◆ Vorliegende Daten
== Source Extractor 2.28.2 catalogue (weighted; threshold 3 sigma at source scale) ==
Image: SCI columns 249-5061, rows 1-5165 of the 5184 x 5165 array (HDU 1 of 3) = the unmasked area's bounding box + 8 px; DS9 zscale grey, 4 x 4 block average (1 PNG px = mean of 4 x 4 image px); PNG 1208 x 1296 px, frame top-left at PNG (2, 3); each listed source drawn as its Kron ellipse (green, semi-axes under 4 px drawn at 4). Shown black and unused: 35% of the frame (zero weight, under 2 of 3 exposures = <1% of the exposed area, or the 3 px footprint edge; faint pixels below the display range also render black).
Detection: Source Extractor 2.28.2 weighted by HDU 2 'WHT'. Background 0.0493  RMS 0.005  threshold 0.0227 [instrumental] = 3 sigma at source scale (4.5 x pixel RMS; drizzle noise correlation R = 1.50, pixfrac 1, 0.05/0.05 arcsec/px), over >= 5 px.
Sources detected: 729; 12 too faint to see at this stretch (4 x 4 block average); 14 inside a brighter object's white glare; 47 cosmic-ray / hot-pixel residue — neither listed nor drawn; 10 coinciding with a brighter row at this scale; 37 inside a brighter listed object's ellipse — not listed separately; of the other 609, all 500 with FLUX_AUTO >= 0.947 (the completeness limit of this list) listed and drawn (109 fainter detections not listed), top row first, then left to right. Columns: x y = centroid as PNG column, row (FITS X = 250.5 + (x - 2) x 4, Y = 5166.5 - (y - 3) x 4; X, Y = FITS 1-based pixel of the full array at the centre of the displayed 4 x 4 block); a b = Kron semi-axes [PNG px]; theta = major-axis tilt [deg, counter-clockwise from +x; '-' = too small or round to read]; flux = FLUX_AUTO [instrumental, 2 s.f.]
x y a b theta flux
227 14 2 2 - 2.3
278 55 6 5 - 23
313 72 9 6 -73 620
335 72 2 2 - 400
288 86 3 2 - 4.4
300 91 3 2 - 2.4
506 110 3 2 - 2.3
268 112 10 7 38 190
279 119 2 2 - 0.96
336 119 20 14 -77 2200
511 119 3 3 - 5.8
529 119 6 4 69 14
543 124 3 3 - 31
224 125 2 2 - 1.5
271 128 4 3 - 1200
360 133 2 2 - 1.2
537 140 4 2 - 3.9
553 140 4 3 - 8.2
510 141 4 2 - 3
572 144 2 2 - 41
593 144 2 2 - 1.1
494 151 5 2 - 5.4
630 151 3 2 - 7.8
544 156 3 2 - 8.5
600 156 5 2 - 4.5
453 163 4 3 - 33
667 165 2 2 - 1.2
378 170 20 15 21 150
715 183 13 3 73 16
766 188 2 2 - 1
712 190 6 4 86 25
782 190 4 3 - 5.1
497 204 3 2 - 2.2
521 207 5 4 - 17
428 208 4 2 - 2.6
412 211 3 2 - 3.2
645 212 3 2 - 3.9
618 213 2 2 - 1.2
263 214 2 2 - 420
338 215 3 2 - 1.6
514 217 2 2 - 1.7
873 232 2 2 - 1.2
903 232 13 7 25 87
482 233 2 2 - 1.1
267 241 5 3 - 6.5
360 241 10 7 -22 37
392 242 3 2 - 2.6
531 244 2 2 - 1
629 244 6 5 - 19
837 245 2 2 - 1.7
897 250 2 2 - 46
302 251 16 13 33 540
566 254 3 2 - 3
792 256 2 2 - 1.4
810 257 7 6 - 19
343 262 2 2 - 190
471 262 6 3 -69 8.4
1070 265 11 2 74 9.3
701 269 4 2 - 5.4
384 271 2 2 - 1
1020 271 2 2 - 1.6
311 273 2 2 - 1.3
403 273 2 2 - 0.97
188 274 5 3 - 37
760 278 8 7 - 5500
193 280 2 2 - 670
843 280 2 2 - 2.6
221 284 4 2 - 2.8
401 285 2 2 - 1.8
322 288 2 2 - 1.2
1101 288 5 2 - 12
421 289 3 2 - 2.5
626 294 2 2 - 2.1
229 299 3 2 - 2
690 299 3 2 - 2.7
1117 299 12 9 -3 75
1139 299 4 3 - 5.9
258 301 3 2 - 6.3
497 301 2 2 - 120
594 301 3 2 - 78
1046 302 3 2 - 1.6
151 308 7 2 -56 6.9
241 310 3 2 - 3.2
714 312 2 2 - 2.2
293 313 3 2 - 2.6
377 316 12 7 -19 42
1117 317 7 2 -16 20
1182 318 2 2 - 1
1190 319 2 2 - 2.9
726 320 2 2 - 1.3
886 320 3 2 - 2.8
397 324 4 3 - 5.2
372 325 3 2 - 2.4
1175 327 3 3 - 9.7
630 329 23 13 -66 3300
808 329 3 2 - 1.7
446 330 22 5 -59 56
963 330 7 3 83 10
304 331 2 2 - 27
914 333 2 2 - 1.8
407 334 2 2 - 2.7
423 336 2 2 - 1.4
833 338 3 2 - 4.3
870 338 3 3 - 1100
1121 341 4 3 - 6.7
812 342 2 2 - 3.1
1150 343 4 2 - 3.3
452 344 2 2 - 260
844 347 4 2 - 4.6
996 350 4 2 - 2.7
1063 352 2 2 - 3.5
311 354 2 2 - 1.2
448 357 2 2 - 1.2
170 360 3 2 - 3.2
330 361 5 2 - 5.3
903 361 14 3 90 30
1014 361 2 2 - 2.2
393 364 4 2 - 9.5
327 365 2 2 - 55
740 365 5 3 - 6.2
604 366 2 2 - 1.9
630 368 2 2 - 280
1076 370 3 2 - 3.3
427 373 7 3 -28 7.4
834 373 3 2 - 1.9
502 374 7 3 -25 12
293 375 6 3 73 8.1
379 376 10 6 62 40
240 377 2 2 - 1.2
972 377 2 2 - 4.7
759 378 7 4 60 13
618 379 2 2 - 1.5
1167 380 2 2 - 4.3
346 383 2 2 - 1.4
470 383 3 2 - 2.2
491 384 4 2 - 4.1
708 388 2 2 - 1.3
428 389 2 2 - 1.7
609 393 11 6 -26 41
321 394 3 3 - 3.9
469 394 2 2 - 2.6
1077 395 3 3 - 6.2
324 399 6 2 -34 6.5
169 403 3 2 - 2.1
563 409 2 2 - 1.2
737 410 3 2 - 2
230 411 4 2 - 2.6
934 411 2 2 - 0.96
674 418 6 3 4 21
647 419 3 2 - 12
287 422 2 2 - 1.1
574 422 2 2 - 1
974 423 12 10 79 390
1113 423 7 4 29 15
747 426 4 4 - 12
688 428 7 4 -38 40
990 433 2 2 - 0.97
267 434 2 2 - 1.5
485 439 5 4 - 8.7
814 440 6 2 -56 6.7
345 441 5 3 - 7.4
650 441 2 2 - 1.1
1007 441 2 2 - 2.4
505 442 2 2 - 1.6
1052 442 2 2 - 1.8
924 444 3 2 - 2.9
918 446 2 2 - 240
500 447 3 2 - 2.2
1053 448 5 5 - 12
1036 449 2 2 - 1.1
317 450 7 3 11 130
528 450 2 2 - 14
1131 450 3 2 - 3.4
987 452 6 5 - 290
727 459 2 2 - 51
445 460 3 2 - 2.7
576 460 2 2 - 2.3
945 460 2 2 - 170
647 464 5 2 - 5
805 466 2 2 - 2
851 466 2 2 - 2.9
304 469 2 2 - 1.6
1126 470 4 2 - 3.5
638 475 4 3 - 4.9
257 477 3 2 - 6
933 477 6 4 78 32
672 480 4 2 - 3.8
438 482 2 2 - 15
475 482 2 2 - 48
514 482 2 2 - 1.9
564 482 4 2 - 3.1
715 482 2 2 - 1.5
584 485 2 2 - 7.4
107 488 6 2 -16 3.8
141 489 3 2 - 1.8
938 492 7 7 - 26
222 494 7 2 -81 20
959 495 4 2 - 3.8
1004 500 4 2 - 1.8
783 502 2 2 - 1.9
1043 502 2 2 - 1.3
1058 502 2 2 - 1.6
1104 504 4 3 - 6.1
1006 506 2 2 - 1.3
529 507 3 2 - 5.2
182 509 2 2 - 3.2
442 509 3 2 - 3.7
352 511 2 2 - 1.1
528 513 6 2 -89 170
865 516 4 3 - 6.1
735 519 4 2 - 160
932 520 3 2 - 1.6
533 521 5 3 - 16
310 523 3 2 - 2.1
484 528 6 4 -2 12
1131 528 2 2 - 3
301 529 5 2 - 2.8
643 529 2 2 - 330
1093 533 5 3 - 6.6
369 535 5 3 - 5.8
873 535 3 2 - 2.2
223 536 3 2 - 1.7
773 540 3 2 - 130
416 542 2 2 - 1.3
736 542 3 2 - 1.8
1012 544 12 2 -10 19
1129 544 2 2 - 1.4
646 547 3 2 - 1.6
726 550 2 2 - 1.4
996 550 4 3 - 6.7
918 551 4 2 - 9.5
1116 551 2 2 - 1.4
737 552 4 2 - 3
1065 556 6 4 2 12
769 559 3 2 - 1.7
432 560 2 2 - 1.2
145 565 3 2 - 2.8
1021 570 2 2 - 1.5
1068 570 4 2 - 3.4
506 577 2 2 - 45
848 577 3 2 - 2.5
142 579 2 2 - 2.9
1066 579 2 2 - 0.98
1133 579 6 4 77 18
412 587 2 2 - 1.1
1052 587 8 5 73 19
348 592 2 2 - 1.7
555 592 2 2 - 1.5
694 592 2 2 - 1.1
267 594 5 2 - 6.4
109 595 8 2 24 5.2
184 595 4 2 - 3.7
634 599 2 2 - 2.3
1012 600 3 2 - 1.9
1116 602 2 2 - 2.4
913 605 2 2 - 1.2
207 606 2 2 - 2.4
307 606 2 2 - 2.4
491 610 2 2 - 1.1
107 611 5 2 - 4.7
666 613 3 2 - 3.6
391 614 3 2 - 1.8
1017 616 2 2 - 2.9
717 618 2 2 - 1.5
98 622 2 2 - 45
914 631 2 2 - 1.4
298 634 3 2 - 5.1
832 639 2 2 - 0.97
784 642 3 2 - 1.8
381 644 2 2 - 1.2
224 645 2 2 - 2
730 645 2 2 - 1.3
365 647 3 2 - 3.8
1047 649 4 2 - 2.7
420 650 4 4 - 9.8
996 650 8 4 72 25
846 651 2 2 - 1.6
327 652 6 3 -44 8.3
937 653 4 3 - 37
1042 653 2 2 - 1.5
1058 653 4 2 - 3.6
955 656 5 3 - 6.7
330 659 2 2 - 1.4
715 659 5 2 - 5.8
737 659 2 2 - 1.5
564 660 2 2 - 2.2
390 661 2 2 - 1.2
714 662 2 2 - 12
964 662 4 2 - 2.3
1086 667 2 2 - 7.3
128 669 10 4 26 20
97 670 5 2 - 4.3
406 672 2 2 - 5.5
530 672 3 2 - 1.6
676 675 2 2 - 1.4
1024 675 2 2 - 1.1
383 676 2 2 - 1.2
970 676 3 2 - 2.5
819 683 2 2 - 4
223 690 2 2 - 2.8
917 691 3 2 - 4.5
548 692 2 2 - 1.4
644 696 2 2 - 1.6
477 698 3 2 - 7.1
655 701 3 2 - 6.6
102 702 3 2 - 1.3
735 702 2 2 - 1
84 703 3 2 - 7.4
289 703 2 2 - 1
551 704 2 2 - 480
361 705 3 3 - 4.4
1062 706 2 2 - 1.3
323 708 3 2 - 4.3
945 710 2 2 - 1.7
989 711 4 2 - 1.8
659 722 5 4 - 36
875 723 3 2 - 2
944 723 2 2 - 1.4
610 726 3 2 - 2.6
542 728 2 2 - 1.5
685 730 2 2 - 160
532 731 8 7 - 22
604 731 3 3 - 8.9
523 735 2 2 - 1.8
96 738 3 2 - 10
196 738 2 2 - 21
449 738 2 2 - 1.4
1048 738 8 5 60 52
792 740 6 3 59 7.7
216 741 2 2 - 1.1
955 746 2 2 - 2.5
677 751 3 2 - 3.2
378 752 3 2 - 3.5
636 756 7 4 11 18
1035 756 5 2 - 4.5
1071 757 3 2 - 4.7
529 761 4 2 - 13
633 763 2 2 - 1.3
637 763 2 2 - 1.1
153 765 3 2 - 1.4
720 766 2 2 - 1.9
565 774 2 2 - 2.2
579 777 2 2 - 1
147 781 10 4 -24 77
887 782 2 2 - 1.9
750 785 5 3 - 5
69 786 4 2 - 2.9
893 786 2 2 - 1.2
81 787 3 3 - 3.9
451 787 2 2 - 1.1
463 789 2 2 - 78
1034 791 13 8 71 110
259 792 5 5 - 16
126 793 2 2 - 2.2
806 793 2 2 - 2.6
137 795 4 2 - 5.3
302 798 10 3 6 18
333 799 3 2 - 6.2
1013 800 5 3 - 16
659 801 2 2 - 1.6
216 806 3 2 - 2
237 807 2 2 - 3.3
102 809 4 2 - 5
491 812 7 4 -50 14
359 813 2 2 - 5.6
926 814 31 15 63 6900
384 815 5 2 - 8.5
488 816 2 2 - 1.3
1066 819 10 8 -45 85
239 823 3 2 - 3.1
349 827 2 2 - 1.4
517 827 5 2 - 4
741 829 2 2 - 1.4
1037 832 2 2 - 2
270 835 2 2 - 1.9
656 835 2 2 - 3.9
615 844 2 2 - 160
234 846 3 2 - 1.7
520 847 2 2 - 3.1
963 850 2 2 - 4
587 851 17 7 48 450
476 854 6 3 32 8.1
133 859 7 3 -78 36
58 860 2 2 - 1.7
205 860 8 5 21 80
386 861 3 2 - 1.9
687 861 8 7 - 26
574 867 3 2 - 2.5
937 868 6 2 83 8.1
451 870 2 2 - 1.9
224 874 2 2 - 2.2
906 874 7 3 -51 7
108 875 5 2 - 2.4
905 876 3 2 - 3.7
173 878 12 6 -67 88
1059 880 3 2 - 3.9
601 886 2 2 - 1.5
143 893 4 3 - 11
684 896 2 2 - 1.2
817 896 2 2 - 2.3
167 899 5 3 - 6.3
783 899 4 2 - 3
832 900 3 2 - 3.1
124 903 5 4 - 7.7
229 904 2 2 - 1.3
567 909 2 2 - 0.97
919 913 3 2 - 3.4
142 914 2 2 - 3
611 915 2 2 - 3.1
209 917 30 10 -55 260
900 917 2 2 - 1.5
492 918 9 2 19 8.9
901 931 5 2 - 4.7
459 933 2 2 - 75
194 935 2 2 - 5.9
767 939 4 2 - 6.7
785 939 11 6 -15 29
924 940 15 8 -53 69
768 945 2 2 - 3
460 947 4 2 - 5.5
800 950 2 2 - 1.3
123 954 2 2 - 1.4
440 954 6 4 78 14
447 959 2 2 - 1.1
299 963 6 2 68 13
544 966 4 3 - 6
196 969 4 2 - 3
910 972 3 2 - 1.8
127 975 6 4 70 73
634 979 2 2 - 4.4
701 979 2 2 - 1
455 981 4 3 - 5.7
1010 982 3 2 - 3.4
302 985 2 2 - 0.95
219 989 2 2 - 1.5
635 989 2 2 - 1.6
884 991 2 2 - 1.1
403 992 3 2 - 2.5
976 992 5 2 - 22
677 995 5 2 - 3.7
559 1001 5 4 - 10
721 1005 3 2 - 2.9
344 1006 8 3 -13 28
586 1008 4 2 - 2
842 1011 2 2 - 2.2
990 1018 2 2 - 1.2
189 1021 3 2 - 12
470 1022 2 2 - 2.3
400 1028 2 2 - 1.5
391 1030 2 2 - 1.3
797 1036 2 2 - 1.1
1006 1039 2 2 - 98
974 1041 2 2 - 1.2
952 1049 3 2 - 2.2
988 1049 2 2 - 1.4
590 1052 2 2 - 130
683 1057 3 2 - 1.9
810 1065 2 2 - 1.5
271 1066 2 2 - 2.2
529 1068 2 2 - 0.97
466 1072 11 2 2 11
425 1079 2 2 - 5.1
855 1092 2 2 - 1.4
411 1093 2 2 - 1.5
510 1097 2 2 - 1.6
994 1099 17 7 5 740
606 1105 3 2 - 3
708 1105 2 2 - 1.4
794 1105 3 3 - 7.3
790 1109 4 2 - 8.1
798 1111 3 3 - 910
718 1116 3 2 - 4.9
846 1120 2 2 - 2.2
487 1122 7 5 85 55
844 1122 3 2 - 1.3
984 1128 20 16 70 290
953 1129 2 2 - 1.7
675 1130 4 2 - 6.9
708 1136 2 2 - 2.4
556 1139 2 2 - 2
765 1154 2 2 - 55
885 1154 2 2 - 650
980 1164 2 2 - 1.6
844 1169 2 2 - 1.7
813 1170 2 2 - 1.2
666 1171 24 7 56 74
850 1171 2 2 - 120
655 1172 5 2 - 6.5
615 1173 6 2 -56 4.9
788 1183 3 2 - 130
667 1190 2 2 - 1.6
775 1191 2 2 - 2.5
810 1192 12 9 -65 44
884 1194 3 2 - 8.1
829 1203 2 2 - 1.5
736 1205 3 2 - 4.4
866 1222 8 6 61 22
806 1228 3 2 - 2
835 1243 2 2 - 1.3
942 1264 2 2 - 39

◆ Ziel der Aufgabe
Gib die Zeilen vom Anfang der Datensätze bis einschließlich der Zeile mit „Image: SCI columns“ unverändert wieder.

◆ Lösung
== Source Extractor 2.28.2 catalogue (weighted; threshold 3 sigma at source scale) ==
Image: SCI columns 249-5061, rows 1-5165 of the 5184 x 5165 array (HDU 1 of 3) = the unmasked area's bounding box + 8 px; DS9 zscale grey, 4 x 4 block average (1 PNG px = mean of 4 x 4 image px); PNG 1208 x 1296 px, frame top-left at PNG (2, 3); each listed source drawn as its Kron ellipse (green, semi-axes under 4 px drawn at 4). Shown black and unused: 35% of the frame (zero weight, under 2 of 3 exposures = <1% of the exposed area, or the 3 px footprint edge; faint pixels below the display range also render black).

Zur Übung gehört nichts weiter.